Auch bei der Unterbringung von H. im C.-D. B. Heim W. handelt es sich um Leistungen, die die Berufsvorbereitung bzw. die Berufsausbildung unterstützen und insoweit sichern. Damit handelt es sich nicht um eigenständige psychologische, pädagogische oder sonstige isolierte erzieherische Maßnahmen, die rehabilitationsunabhängig wären. Diese Maßnahmen dienen der Unterstützung und Ermöglichung der Ausbildung von H.
Nach § 22 Abs. 1 SGB III ist die Beklagte grundsätzlich nur zuständig bei Nichtbestehen einer Leistungspflicht anderer öffentlicher Stellen. Außerdem erbringt die Beklagte allgemeine und besondere Rehabilitationsleistungen nach § 22 Abs. 2 SGB III nur dann, wenn nicht andere Rehabilitationsträger, zu denen nach § 6 SGB IX auch der Jugendhilfeträger gehört, im Sinne des SGB IX zuständig sind.

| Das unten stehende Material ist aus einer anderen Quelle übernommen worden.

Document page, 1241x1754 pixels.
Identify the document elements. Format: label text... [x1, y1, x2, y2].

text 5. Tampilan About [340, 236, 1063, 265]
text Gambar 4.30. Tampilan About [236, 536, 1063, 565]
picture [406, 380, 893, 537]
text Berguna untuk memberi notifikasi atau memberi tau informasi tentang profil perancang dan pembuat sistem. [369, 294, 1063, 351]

Wenn allerdings Leistungen eines anderen Trägers, wie hier der Beklagten, nach § 10 Abs. 1 Satz 2 SGB VIII nicht deshalb versagt werden dürfen, weil es im SGB VIII entsprechende Leistungen gibt, so zeigt dies, dass im Sinne des § 22 Abs. 1 und 2 SGB III eine Leistungspflicht des Jugendhilfeträgers gerade nicht bestehen soll und die Jugendhilfe mithin als nachrangig angesehen werden muss (LSG Rheinland-Pfalz, Urteil vom 09.06.2016, Az.: L 1 AL 53/15).
Insoweit hat die Beklagte dem Kläger die Unterbringungskosten ab 03.09.2018 für H. zu erstatten und den Fall in die eigene Zuständigkeit zu übernehmen.

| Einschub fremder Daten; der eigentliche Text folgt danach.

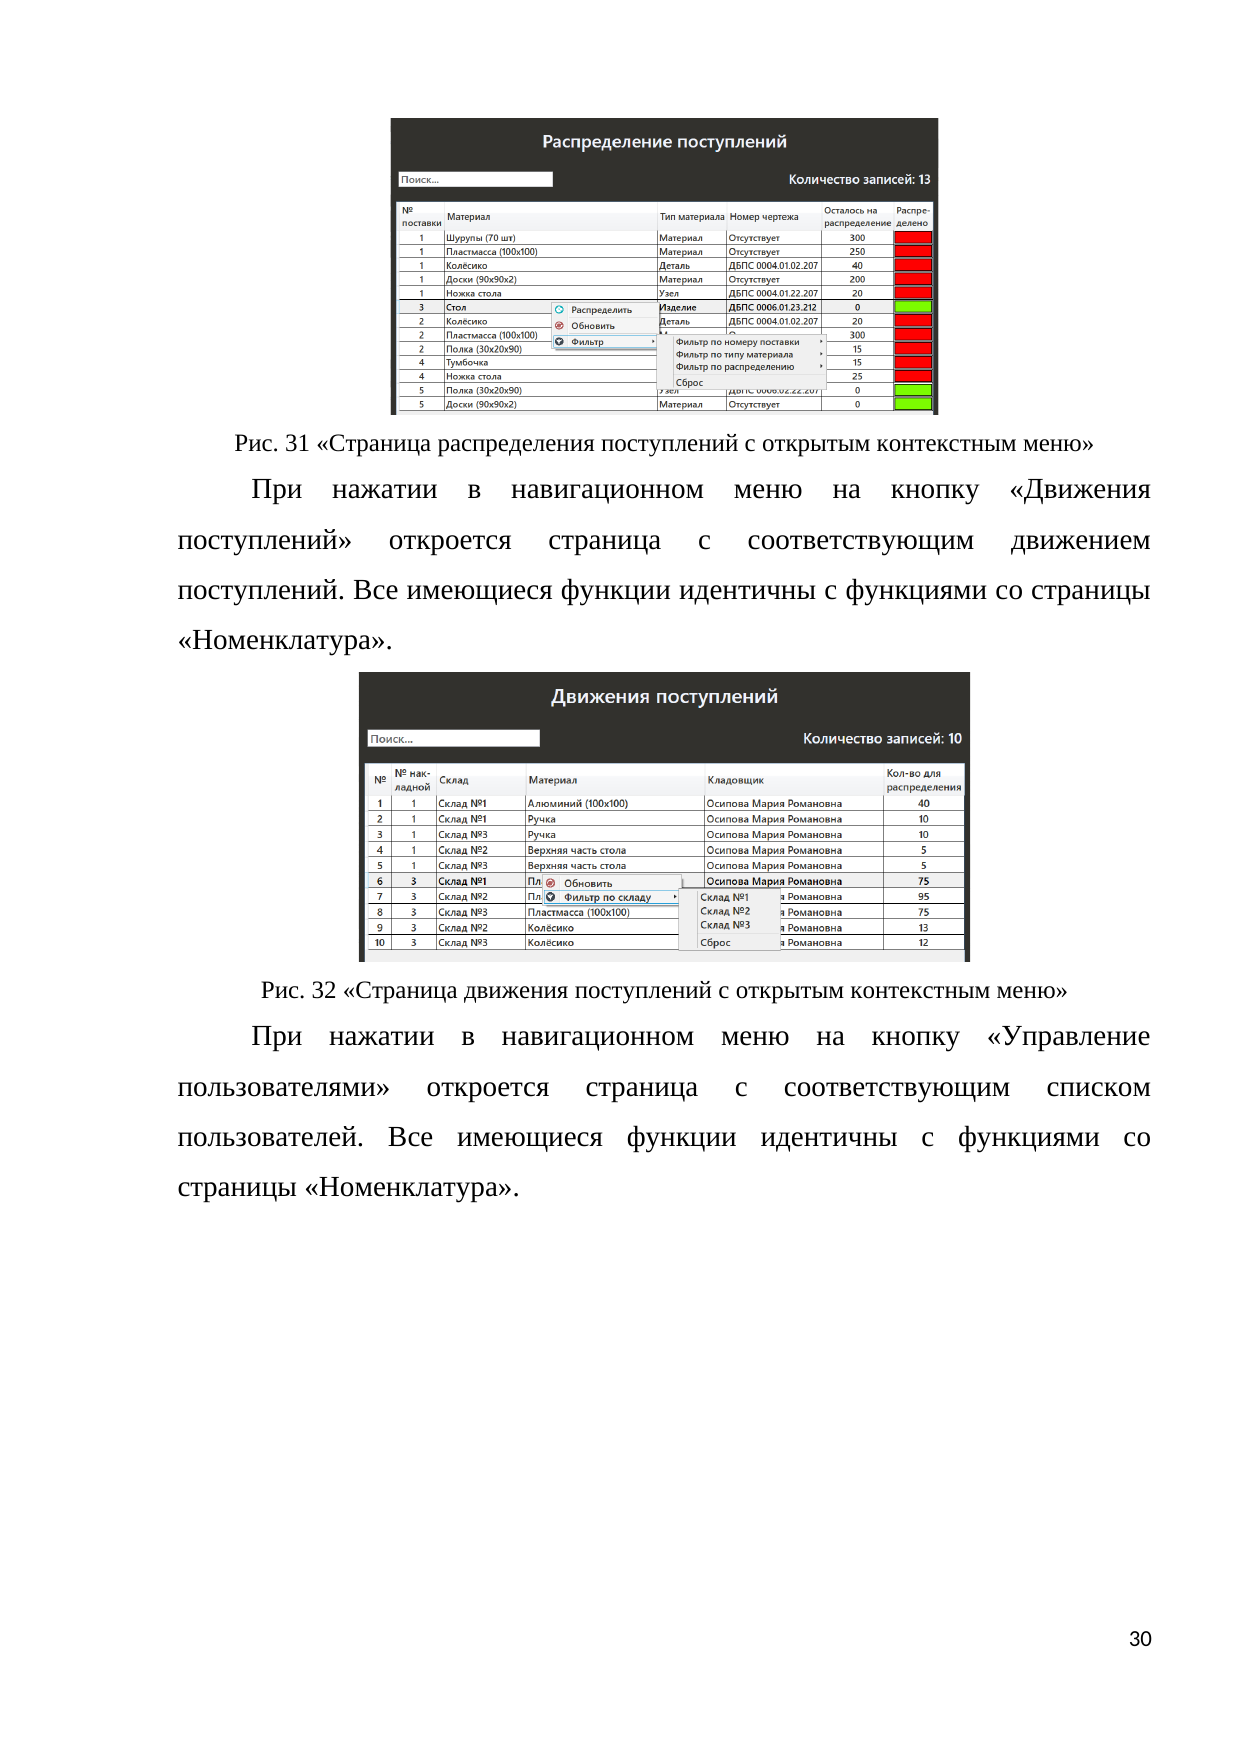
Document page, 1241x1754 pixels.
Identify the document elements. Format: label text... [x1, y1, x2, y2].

text При нажатии в навигационном меню на кнопку «Управление пользователями» откроется страница с соответствующим списком пользователей. Все имеющиеся функции идентичны с функциями со страницы «Номенклатура». [177, 1018, 1152, 1203]
text Рис. 32 «Страница движения поступлений с открытым контекстным меню» [177, 975, 1152, 1004]
text При нажатии в навигационном меню на кнопку «Движения поступлений» откроется страница с соответствующим движением поступлений. Все имеющиеся функции идентичны с функциями со страницы «Номенклатура». [177, 471, 1152, 656]
text Рис. 31 «Страница распределения поступлений с открытым контекстным меню» [177, 428, 1152, 457]
picture [358, 672, 971, 962]
picture [390, 118, 939, 415]
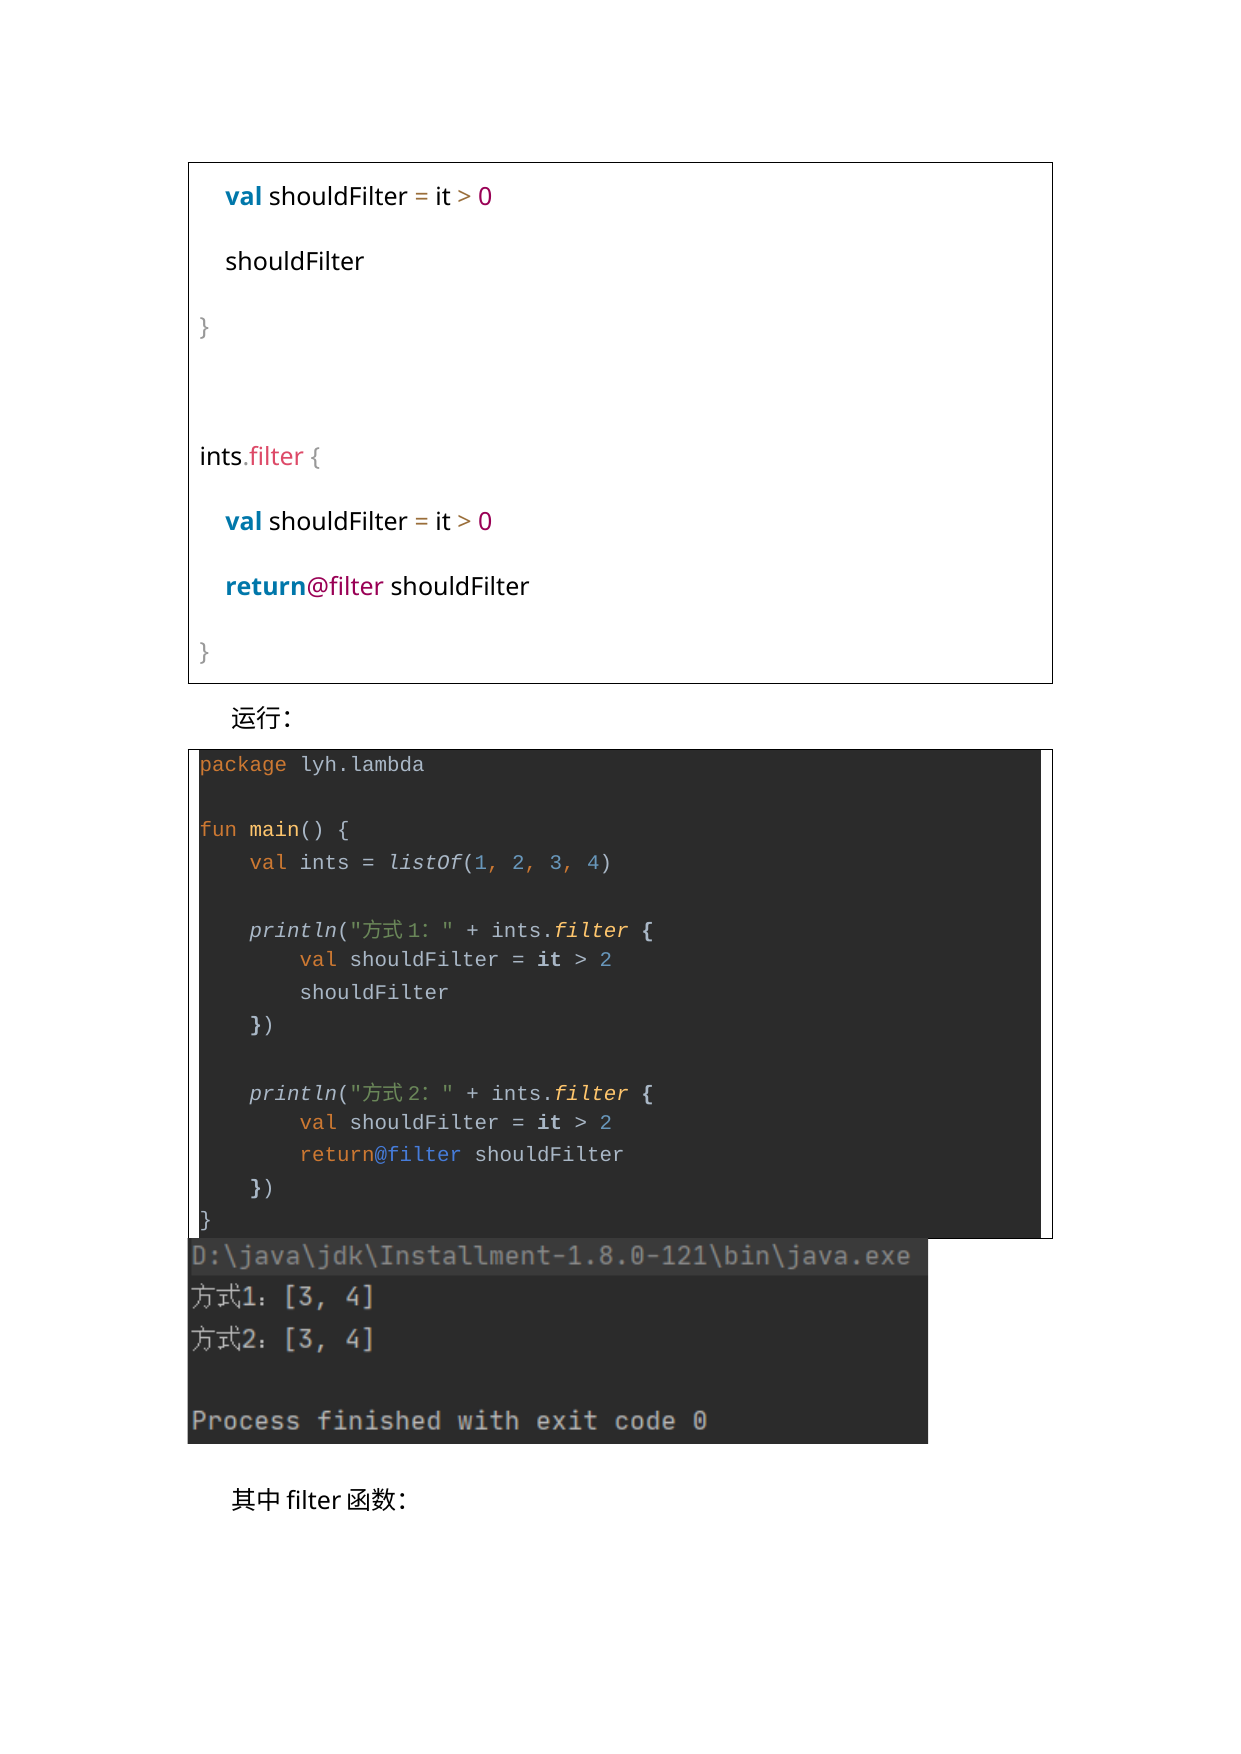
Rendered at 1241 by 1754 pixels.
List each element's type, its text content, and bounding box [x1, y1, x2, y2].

picture [187, 1238, 929, 1444]
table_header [189, 163, 1052, 683]
text 其中filter函数： [187, 1466, 1053, 1531]
table_header package lyh.lambda fun main() { val ints = listOf(1, 2, 3, 4) println("方式1：" + ints.filter { val shouldFilter = it > 2 shouldFilter }) println("方式2：" + ints.filter { val shouldFilter = it > 2 return@filter shouldFilter }) } [189, 750, 199, 1238]
text 运行： [187, 684, 1053, 749]
table_header package lyh.lambda fun main() { val ints = listOf(1, 2, 3, 4) println("方式1：" + ints.filter { val shouldFilter = it > 2 shouldFilter }) println("方式2：" + ints.filter { val shouldFilter = it > 2 return@filter shouldFilter }) } [1041, 750, 1052, 1238]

Die Beklagte hat auch Verzugszinsen in Höhe von 4% ab 01.10.2018 zu entrichten.
Die Verpflichtung zur Übernahme von Prozesszinsen in Höhe von 5% ab Rechtshängigkeit ist jedoch abzulehnen, da hierfür keine Rechtsgrundlage besteht.
Die Beklagte hat die Kosten gemäß § 197a Abs. 1 SGG zu übernehmen.